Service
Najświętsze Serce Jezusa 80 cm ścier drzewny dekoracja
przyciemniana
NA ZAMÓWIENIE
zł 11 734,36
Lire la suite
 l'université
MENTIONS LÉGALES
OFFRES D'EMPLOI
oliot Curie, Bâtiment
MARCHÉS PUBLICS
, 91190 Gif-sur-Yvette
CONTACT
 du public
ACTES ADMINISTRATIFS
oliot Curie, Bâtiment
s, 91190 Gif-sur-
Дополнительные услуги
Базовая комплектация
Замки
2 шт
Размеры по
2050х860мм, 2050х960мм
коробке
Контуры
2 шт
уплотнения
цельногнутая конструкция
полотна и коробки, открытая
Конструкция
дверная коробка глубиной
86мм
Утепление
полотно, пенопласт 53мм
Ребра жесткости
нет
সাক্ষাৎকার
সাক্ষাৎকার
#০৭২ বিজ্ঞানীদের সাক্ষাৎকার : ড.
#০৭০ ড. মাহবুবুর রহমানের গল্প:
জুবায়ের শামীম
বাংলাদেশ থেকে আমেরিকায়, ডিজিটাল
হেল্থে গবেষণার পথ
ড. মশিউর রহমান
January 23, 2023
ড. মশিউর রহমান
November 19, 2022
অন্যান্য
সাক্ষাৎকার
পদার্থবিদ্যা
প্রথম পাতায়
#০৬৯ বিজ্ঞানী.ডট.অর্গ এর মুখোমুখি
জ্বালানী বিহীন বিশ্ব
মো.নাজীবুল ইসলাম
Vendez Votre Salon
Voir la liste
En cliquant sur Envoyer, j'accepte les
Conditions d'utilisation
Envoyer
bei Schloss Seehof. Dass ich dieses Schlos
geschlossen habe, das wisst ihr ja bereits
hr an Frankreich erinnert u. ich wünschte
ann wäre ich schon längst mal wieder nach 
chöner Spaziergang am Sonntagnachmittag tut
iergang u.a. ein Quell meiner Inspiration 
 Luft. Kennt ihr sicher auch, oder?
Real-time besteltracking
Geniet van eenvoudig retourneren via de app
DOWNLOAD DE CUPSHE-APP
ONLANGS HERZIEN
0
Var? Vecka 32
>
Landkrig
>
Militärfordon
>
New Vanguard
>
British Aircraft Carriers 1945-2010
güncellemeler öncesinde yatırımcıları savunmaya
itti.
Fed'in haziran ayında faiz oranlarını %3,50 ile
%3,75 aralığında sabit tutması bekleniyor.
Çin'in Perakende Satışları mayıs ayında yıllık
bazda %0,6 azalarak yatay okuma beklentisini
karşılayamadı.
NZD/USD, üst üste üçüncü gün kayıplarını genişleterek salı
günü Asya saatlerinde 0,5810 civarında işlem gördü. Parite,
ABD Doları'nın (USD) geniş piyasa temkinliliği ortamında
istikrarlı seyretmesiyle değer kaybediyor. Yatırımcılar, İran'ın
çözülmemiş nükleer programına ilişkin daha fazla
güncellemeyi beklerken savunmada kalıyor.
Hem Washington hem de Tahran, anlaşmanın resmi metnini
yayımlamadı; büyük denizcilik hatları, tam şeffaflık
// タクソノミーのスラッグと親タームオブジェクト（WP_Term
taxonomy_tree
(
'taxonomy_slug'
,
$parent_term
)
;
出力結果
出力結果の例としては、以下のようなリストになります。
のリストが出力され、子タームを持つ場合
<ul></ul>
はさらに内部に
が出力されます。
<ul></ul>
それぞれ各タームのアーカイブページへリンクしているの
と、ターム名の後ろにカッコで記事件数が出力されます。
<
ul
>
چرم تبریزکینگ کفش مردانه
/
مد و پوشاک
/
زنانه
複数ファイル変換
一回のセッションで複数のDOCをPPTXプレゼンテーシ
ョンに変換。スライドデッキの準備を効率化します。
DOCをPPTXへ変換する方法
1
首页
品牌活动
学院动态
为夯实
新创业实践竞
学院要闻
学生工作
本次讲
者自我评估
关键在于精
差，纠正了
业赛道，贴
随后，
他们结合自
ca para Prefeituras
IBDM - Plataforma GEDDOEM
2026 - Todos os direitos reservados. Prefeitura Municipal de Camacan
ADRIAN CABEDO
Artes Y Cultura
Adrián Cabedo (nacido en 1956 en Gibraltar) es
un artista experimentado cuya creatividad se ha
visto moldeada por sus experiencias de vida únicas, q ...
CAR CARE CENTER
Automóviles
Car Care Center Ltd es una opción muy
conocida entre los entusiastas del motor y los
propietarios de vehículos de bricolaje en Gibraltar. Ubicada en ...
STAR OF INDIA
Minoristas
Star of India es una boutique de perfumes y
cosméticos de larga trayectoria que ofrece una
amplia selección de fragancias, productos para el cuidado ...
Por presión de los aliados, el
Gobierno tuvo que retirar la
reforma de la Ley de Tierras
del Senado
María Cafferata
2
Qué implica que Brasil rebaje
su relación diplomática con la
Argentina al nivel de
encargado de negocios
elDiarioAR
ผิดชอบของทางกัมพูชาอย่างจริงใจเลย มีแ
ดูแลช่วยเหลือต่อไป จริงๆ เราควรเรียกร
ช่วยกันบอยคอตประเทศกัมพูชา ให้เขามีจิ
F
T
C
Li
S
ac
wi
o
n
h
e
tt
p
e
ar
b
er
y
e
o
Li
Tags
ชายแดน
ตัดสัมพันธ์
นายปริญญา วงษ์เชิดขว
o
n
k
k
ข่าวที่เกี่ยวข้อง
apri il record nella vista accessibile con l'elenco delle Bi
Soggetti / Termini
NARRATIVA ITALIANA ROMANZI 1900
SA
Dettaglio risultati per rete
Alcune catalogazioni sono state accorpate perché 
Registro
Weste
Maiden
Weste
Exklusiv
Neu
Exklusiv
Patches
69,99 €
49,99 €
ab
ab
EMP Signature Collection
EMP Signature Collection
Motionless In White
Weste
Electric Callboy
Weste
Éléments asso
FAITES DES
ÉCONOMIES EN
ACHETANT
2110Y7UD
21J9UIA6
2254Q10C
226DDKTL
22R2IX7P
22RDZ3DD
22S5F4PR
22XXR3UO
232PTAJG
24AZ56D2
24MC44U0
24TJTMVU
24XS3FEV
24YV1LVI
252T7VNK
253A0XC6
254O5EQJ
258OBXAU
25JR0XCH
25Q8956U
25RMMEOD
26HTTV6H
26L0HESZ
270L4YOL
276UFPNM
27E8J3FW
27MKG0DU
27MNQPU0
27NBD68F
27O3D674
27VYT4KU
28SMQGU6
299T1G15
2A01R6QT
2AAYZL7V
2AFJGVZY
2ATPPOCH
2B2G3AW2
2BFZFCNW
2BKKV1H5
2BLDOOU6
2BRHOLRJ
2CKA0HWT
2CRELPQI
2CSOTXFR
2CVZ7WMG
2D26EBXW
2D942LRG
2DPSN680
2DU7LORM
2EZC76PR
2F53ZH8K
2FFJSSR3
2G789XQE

__DESCRIPTION OF THE TASK__. Set down, from the entries above, exactly the lines from the one with "Star of India es una boutique de perfumes y" up to and including the one with "su relación diplomática con la", and no other lines.

__WRITTEN REPLY__.
Star of India es una boutique de perfumes y
cosméticos de larga trayectoria que ofrece una
amplia selección de fragancias, productos para el cuidado ...
Por presión de los aliados, el
Gobierno tuvo que retirar la
reforma de la Ley de Tierras
del Senado
María Cafferata
2
Qué implica que Brasil rebaje
su relación diplomática con la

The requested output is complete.